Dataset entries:
┌──

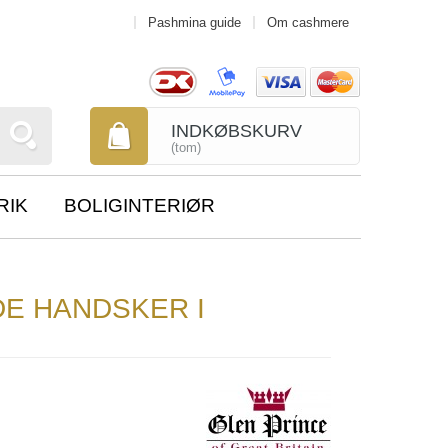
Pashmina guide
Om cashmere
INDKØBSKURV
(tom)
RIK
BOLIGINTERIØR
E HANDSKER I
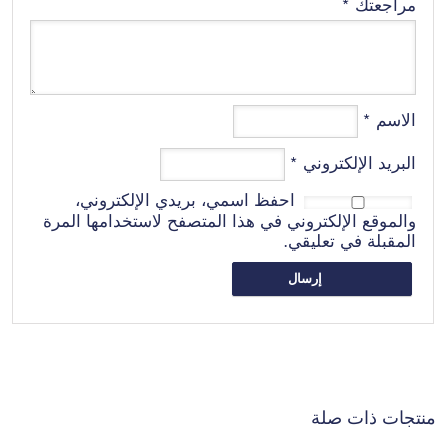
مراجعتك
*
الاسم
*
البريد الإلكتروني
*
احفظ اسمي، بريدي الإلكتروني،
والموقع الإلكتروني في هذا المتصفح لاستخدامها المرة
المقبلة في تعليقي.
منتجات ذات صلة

└──
┌──

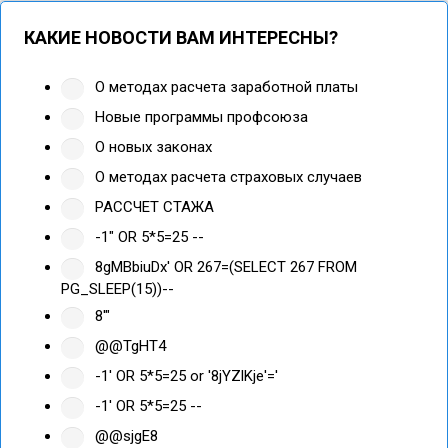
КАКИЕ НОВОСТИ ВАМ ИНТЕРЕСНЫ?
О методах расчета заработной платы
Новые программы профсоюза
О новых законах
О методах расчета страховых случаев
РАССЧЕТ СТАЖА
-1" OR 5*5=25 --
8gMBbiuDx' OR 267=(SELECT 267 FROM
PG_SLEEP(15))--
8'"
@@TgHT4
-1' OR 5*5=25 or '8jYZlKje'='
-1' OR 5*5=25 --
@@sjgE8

└──

(ACTION ITEM):
Retype the lines of the listing from the line with "Pashmina guide" to the line with "E HANDSKER I", including both of those lines, and nothing else.

(RESPONSE BOX):
Pashmina guide
Om cashmere
INDKØBSKURV
(tom)
RIK
BOLIGINTERIØR
E HANDSKER I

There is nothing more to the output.